A complete cluster client has been installed. For example, the installation directory is /opt/Bigdata/client. The client directory in the following operations is only an example. Replace it with the actual installation directory.

Impala on Kudu

  1. Log in to the node where the client is installed.
  2. Run the following command to initialize environment variables:

    source /opt/Bigdata/client/bigdata_env

  3. If Kerberos authentication is enabled for the cluster, perform the following operation to authenticate the user. If Kerberos authentication is not enabled for the cluster, skip this step.

    kinit Service user

  4. Run the following command to log in to the Impala client:

    impala-shell

    By default, impala-shell attempts to connect to the Impala daemon on port 21000 of localhost. To connect to another host, use the -i <host:port> option. To automatically connect to a specific Impala database, use the -d <database> option. For example, if all your Kudu tables are in the impala_kudu database, -d impala_kudu can use this database. To exit the Impala shell, run the quit command.

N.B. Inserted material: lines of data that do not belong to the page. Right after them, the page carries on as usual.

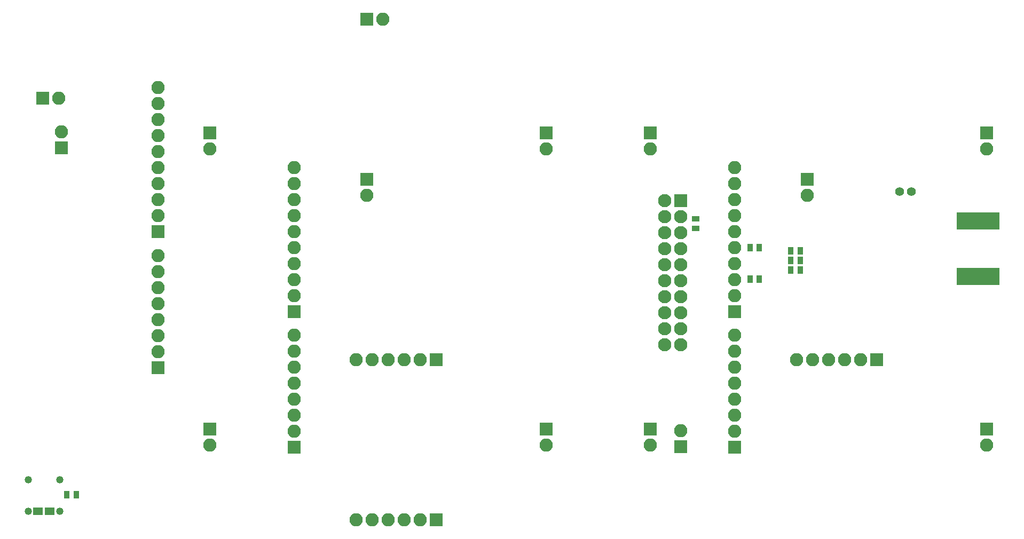
<source format=gbr>
G04 #@! TF.FileFunction,Soldermask,Bot*
%FSLAX46Y46*%
G04 Gerber Fmt 4.6, Leading zero omitted, Abs format (unit mm)*
G04 Created by KiCad (PCBNEW 4.0.5) date 04/12/17 15:12:10*
%MOMM*%
%LPD*%
G01*
G04 APERTURE LIST*
%ADD10C,0.100000*%
%ADD11R,6.880000X2.820000*%
%ADD12R,2.100000X2.100000*%
%ADD13O,2.100000X2.100000*%
%ADD14C,2.100000*%
%ADD15R,1.600000X1.150000*%
%ADD16C,1.187400*%
%ADD17R,0.900000X1.300000*%
%ADD18R,1.300000X0.900000*%
%ADD19C,1.400000*%
G04 APERTURE END LIST*
D10*
D11*
X154499500Y43689500D03*
X154499500Y52449500D03*
D12*
X57594500Y59055000D03*
D13*
X57594500Y56515000D03*
D12*
X32702500Y66421000D03*
D13*
X32702500Y63881000D03*
D12*
X127444500Y59055000D03*
D13*
X127444500Y56515000D03*
D12*
X107378500Y55689500D03*
D14*
X104838500Y55689500D03*
X107378500Y53149500D03*
X104838500Y53149500D03*
X107378500Y50609500D03*
X104838500Y50609500D03*
X107378500Y48069500D03*
X104838500Y48069500D03*
X107378500Y45529500D03*
X104838500Y45529500D03*
X107378500Y42989500D03*
X104838500Y42989500D03*
X107378500Y40449500D03*
X104838500Y40449500D03*
X107378500Y37909500D03*
X104838500Y37909500D03*
X107378500Y35369500D03*
X104838500Y35369500D03*
X107378500Y32829500D03*
X104838500Y32829500D03*
D12*
X9144000Y64071500D03*
D13*
X9144000Y66611500D03*
D12*
X107378500Y16637000D03*
D13*
X107378500Y19177000D03*
D15*
X7300000Y6413500D03*
X5400000Y6413500D03*
D12*
X57594500Y84455000D03*
D13*
X60134500Y84455000D03*
D12*
X32702500Y19431000D03*
D13*
X32702500Y16891000D03*
D12*
X86042500Y19431000D03*
D13*
X86042500Y16891000D03*
D12*
X86042500Y66421000D03*
D13*
X86042500Y63881000D03*
D12*
X155829000Y66421000D03*
D13*
X155829000Y63881000D03*
D12*
X155829000Y19431000D03*
D13*
X155829000Y16891000D03*
D12*
X102489000Y19431000D03*
D13*
X102489000Y16891000D03*
D12*
X102489000Y66421000D03*
D13*
X102489000Y63881000D03*
D16*
X3848100Y11391900D03*
X8851900Y11391900D03*
X8851900Y6388100D03*
X3848100Y6388100D03*
D17*
X11494200Y9017000D03*
X9994200Y9017000D03*
X126289500Y44704000D03*
X124789500Y44704000D03*
X126289500Y46228000D03*
X124789500Y46228000D03*
X126289500Y47752000D03*
X124789500Y47752000D03*
X118312500Y43243500D03*
X119812500Y43243500D03*
X118312500Y48260000D03*
X119812500Y48260000D03*
D18*
X109728000Y51256500D03*
X109728000Y52756500D03*
D19*
X143954500Y57150000D03*
X142054500Y57150000D03*
D12*
X115887500Y38100000D03*
D13*
X115887500Y40640000D03*
X115887500Y43180000D03*
X115887500Y45720000D03*
X115887500Y48260000D03*
X115887500Y50800000D03*
X115887500Y53340000D03*
X115887500Y55880000D03*
X115887500Y58420000D03*
X115887500Y60960000D03*
D12*
X68580000Y30480000D03*
D13*
X66040000Y30480000D03*
X63500000Y30480000D03*
X60960000Y30480000D03*
X58420000Y30480000D03*
X55880000Y30480000D03*
D12*
X68580000Y5080000D03*
D13*
X66040000Y5080000D03*
X63500000Y5080000D03*
X60960000Y5080000D03*
X58420000Y5080000D03*
X55880000Y5080000D03*
D12*
X138430000Y30480000D03*
D13*
X135890000Y30480000D03*
X133350000Y30480000D03*
X130810000Y30480000D03*
X128270000Y30480000D03*
X125730000Y30480000D03*
D12*
X46037500Y16573500D03*
D13*
X46037500Y19113500D03*
X46037500Y21653500D03*
X46037500Y24193500D03*
X46037500Y26733500D03*
X46037500Y29273500D03*
X46037500Y31813500D03*
X46037500Y34353500D03*
D12*
X24447500Y29210000D03*
D13*
X24447500Y31750000D03*
X24447500Y34290000D03*
X24447500Y36830000D03*
X24447500Y39370000D03*
X24447500Y41910000D03*
X24447500Y44450000D03*
X24447500Y46990000D03*
D12*
X115887500Y16573500D03*
D13*
X115887500Y19113500D03*
X115887500Y21653500D03*
X115887500Y24193500D03*
X115887500Y26733500D03*
X115887500Y29273500D03*
X115887500Y31813500D03*
X115887500Y34353500D03*
D12*
X46037500Y38100000D03*
D13*
X46037500Y40640000D03*
X46037500Y43180000D03*
X46037500Y45720000D03*
X46037500Y48260000D03*
X46037500Y50800000D03*
X46037500Y53340000D03*
X46037500Y55880000D03*
X46037500Y58420000D03*
X46037500Y60960000D03*
D12*
X24447500Y50736500D03*
D13*
X24447500Y53276500D03*
X24447500Y55816500D03*
X24447500Y58356500D03*
X24447500Y60896500D03*
X24447500Y63436500D03*
X24447500Y65976500D03*
X24447500Y68516500D03*
X24447500Y71056500D03*
X24447500Y73596500D03*
D12*
X6197600Y71907400D03*
D13*
X8737600Y71907400D03*
M02*

</source>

  5. Run the following commands to create an Impala table and import the prepared data, for example, data in the /tmp/data10 directory:

    create table dataorigin (name string,age string,pt string, date_p date) row format delimited fields terminated by ',' stored as textfile;

    load data inpath '/tmp/data10' overwrite into table dataorigin;

  6. Run the following command to create a Kudu table. In the command, kudu.master_addresses indicates the IP address of the KuduMaster instance. Set it to the actual IP address.

    create table dataorigin2 (name string,age string,pt string, date_p date, primary key(name)) stored as kudu TBLPROPERTIES('kudu.master_addresses'='192.168.190.164:7051,192.168.204.178:7051,192.168.244.63:7051');

  7. Perform the following operations on the Kudu table.

    1. Insert data.

      insert into dataorigin2 select * from dataorigin;

    2. Update data.

      UPDATE dataorigin2 SET date_p="2021-03-31" where age="73";

    3. Upsert rows.

      UPSERT INTO dataorigin2 VALUES ("spjted","75","28","2021-03-32");

      UPSERT INTO dataorigin2 VALUES ("kwhakb","92","29","2021-03-33");

      UPSERT INTO dataorigin2 VALUES ("oftrkf","13","30","2021-03-34");

      UPSERT INTO dataorigin2 VALUES ("kiewti","36","31","2021-03-35");

      UPSERT INTO dataorigin2 VALUES ("rknmql","98","32","2021-03-36");

      UPSERT INTO dataorigin2 VALUES ("fwcoij","52","33","2021-03-37");

      UPSERT INTO dataorigin2 VALUES ("pgvpdo","37","34","2021-03-35");

    4. Delete a row.

      DELETE FROM dataorigin2 WHERE date_p="2021-03-31";